[Study text Boundary: Start]

If you don't want to add definitions for your host to eggdata.w,
you can manually initialise the eggdatabases object with
code like the following:
eggdatabases ed;
ed.add_database("gcp", "/home/httpd/html/data/eggsummary");
ed.add_database("pseudo", "/home/httpd/html/data/pseudoeggsummary");
where the call with the argument of
"gcp" specifies the path
name of the directory containing the eggsummary files for the data
taken by the egg network, and the call with
"pseudo" the
path for the pseudorandom mirror data generated by the GCP host.
If you're only using one of the databases in your analyses, you
needn't provide a path for the other. The eggsummary files in the
directories may be compressed with GZIP.
Maintaining Data Integrity
The analysis software relies on two Comma-Separated Value (CSV) databases supplied
with it which identify known bad data in the data set and specify physical
properties of "egg" hosts in the network. These files were current as of the
date the archive was posted, but it's up to you to verify that they're correct
if you're analysing data collected subsequently. The files are as follows:
- eggs.csv
-
Properties of "egg" sites in the Global Consciousness Project network. This is a
machine readable encoding of the
table
posted on the GCP site.
- rotten_egg.csv
-
Known bad data in the GCP database, identified by egg number and the time range
during which the data were unreliable.
The source document
is the table of errors on the GCP Web site; you should confirm that no
additions have been made to this table before performing definitive
analyses. (Note that data collected in the past may be subsequently
discovered to be erroneous, so even data taken prior to the date of
the rotten_egg.csv file in the distribution may be retracted
if discovered bad.) We don't delete bad data from the data set in order to
preserve its integrity and visibility; better to require analysts to exclude
bad data than risk allegations of "cooking the books" by arbitrarily excluding
data.

[Study text Boundary: End]
[Source material Boundary: Start]

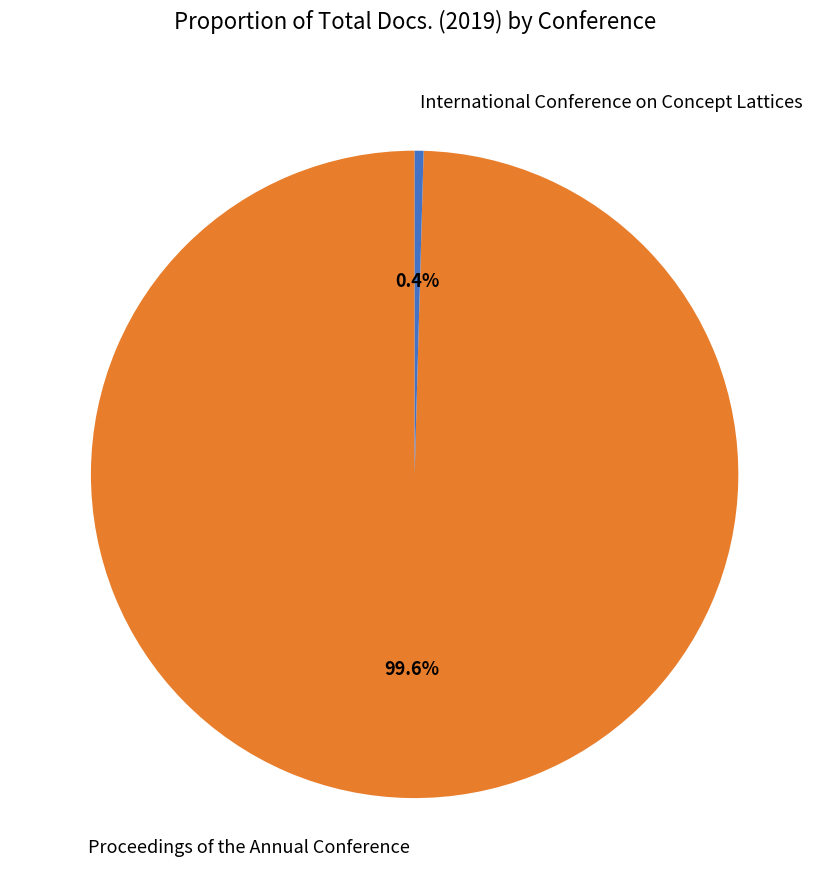

To the nearest percent, what is the average slice percentage?

50%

[Source material Boundary: End]

- **Instruction**:
Rewrite the stretch of the GCP data text from "Maintaining Data Integrity" through "the GCP site.", putting "package" in place of "archive".

- **Solution**:
Maintaining Data Integrity
The analysis software relies on two Comma-Separated Value (CSV) databases supplied
with it which identify known bad data in the data set and specify physical
properties of "egg" hosts in the network. These files were current as of the
date the package was posted, but it's up to you to verify that they're correct
if you're analysing data collected subsequently. The files are as follows:
- eggs.csv
-
Properties of "egg" sites in the Global Consciousness Project network. This is a
machine readable encoding of the
table
posted on the GCP site.